Letteratura
I gatti non hanno nome: il romanzo pop di Rita Indiana
In certi casi, in estate, può capitare di annoiarsi da morire, soprattutto se sei una ragazzina, di fughe al mare non se ne parla e il tempo appare come un rettilineo in chiaroscuro piuttosto ansiogeno. In altri casi, invece, può capitare di annoiarsi uguale ma di impegnarsi in qualcosa che scacci l’opprimente sensazione. Succede così alla protagonista e voce narrante de I gatti non hanno nome, vivace romanzo di Rita Indiana, scrittrice di Santo Domingo, blogger, membro di una band di merengue alternativo e speaker radiofonica. Il romanzo, accolto con entusiasmo in America latina, è stato pubblicato in Italia da NN editore, con la traduzione di Vittoria Martinetto. I fatti sono più o meno questi. I genitori della nostra protagonista sono partiti e l’hanno affidata alle cure degli zii che la destinano al loro ambulatorio per animali. C’è da gestire il flusso delle visite, le urgenze e tutte le faccende che riguardano un’attività economica del genere. Mentre i giorni scivolano tra piccole grandi questioni familiari, le stramberie di Vita, l’amica di origini italiane e qualche festa, la ragazza annota su un taccuino i possibili nomi per un gatto, traendo ispirazione anche dalla musica. Non ci sono grandi eventi, va di scena il quotidiano, filtrato dallo sguardo curioso e ironico di una giovanissima. “Vita cercava qualcosa nel suo zainetto e io non avevo per niente fame. Qualcuno disse il mio cognome in un microfono e andai a ritirare il cibo. Masticai senza dire nulla, fissando una montagna di patatine fritte infangate di ketchup finché sentii un pezzo di carne grosso come un topo che cercava di scendermi in gola senza riuscirci. Mi scossi come una forsennata senza riuscire a respirare, e alla fine mi decisi a guardare in alto”.

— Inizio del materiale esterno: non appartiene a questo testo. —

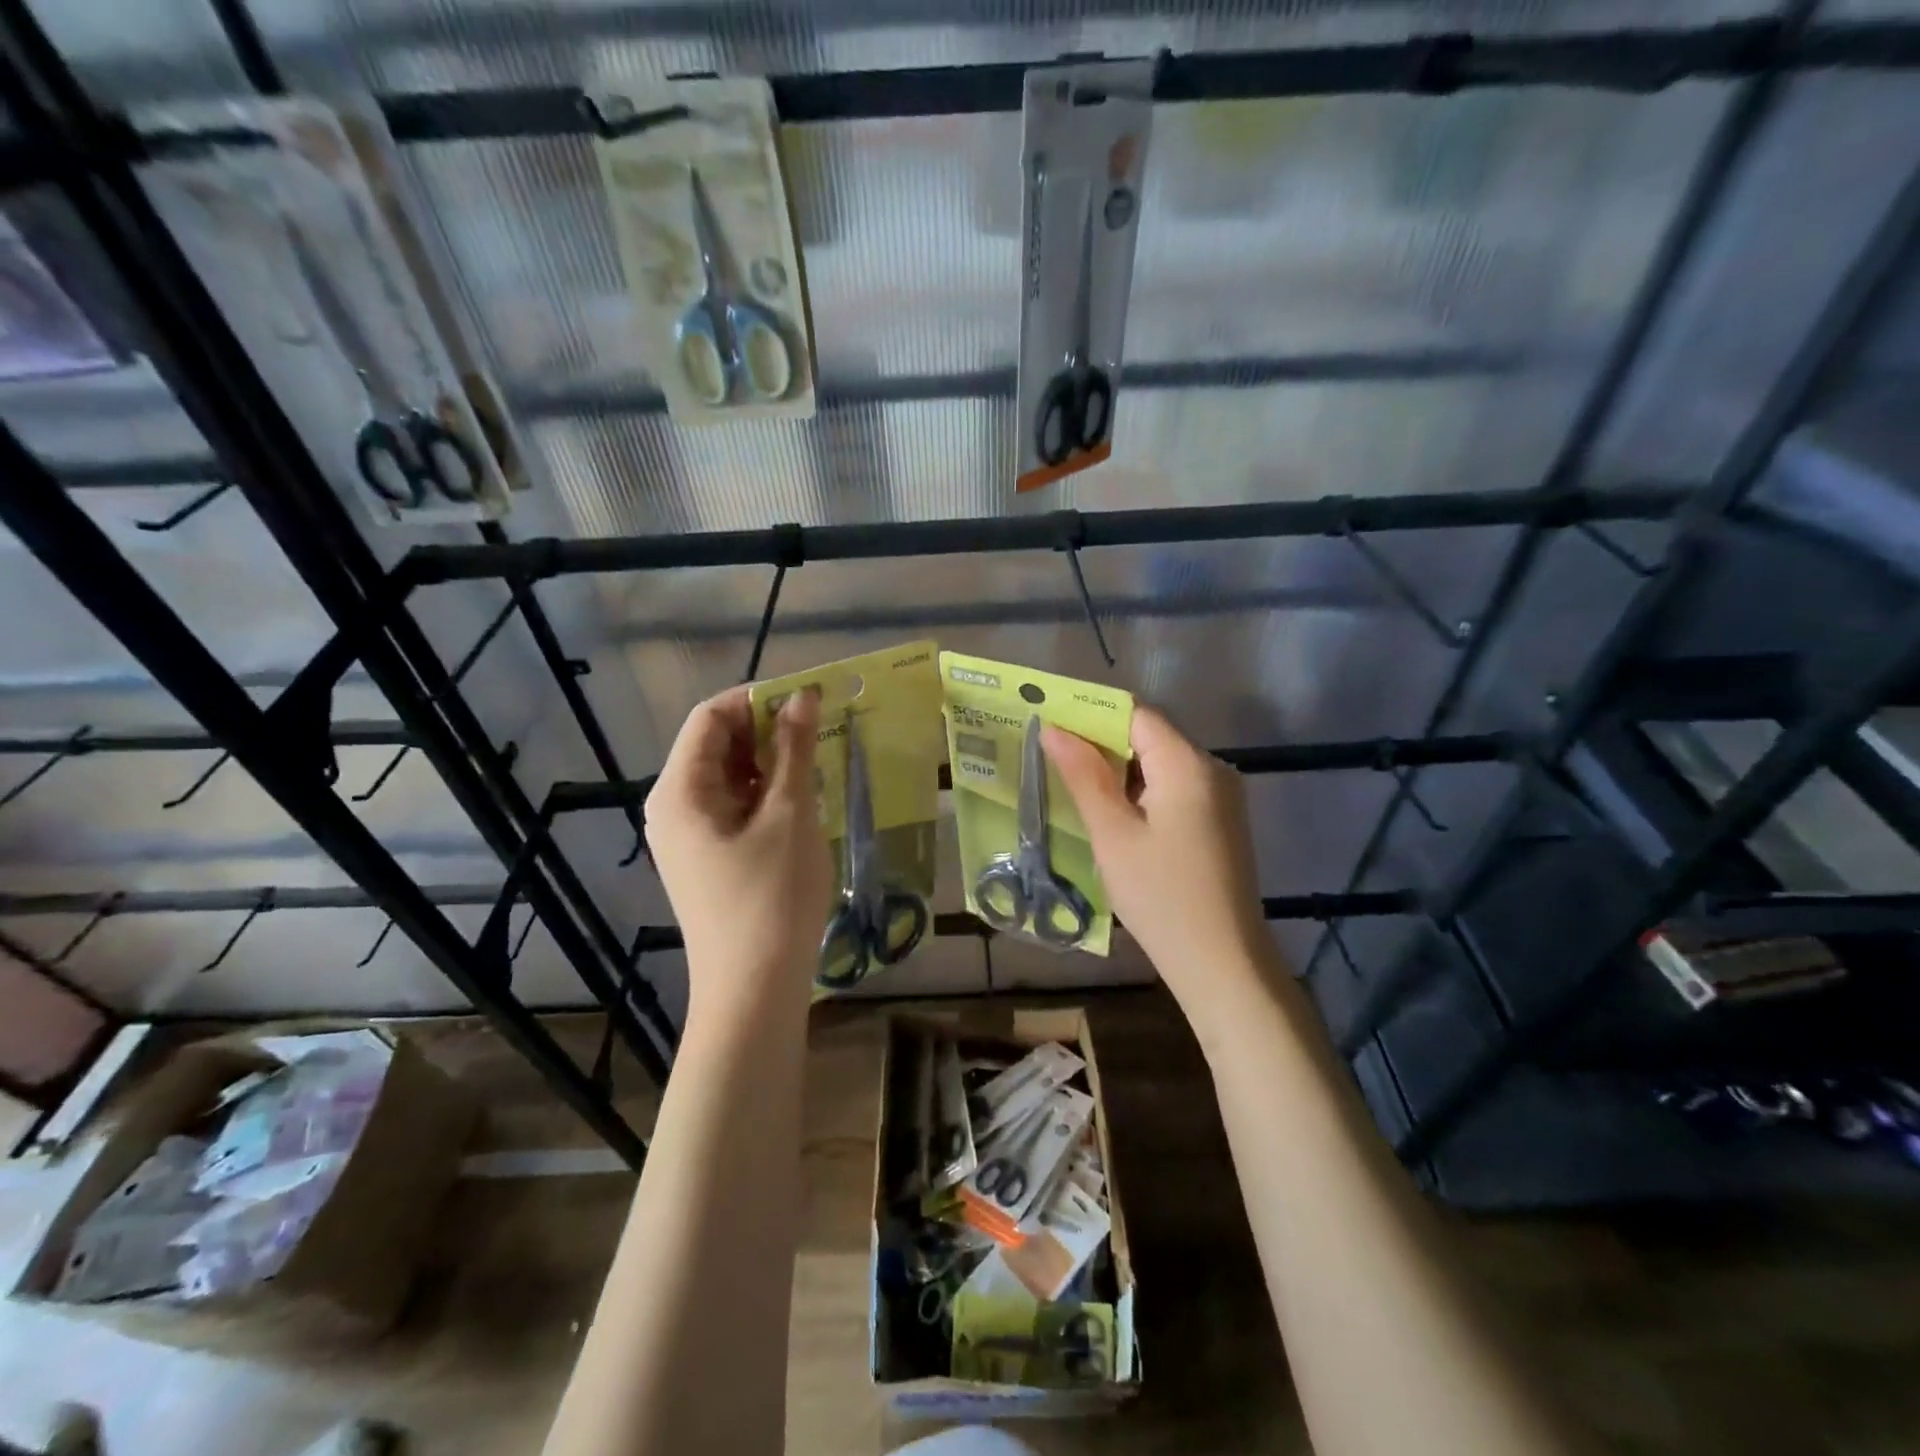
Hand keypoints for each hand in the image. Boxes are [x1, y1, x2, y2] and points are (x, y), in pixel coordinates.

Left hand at [645, 686, 832, 1024]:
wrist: (754, 989)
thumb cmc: (771, 897)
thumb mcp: (790, 815)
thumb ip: (794, 750)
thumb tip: (802, 697)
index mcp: (680, 790)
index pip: (710, 717)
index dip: (757, 699)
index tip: (808, 700)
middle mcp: (674, 806)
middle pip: (717, 745)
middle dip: (766, 729)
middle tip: (821, 730)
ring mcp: (689, 836)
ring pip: (730, 777)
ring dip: (771, 762)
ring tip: (818, 762)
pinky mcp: (708, 858)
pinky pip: (734, 807)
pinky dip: (767, 793)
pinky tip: (804, 799)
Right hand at [1042, 706, 1280, 1028]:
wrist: (1222, 964)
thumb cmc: (1160, 895)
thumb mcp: (1112, 833)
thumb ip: (1084, 775)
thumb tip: (1054, 729)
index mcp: (1188, 764)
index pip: (1135, 715)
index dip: (1091, 715)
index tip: (1050, 726)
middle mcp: (1212, 769)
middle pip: (1149, 737)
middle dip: (1101, 744)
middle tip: (1051, 758)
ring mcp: (1221, 798)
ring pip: (1160, 766)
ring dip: (1119, 772)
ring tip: (1072, 786)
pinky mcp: (1220, 824)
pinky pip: (1174, 791)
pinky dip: (1140, 794)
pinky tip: (1112, 817)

Di questo libro si è scritto tanto e il fatto che abbia soddisfatto le aspettative di molti lettori è acclarato. Rita Indiana ha delineato un personaggio amichevole, di quelli a cui vai incontro volentieri, perché, all’improvviso, ti strappano una risata. Una battuta, un’osservazione, una gag tra i personaggi e il tentativo, riuscito, di alleggerire un’età che per una ragazza, ma pure per un ragazzo, è alquanto problematica. L’arte di sdrammatizzare meglio si impara e meglio è. La protagonista de I gatti non hanno nome lo sa bene e ne fa una legge di sopravvivenza, compresa qualche occasionale innocua bugia ai genitori quando le telefonano per sapere come se la passa.
Indiana è una voce nuova, impregnata di sole e vento, con influenze nord americane. Vittoria Martinetto, che il romanzo l’ha tradotto, in una nota scrive: “Rita Indiana – e basterebbe il nome – è molto pop, in tutti i sensi, ma soprattutto nel senso della pop art, che esalta e rivisita gli scarti del reale e dell’immaginario. C’è la musica lì dentro – con nomi e cognomi – la pubblicità, la tivù, marche di prodotte al supermercato, enumerazioni caotiche come liste della spesa, il dozzinale, insomma (…). Terra a terra e surreale al tempo stesso”. I gatti non hanno nome è un romanzo divertente, fresco. Se c’è una stagione per ogni libro, per questo è l’estate.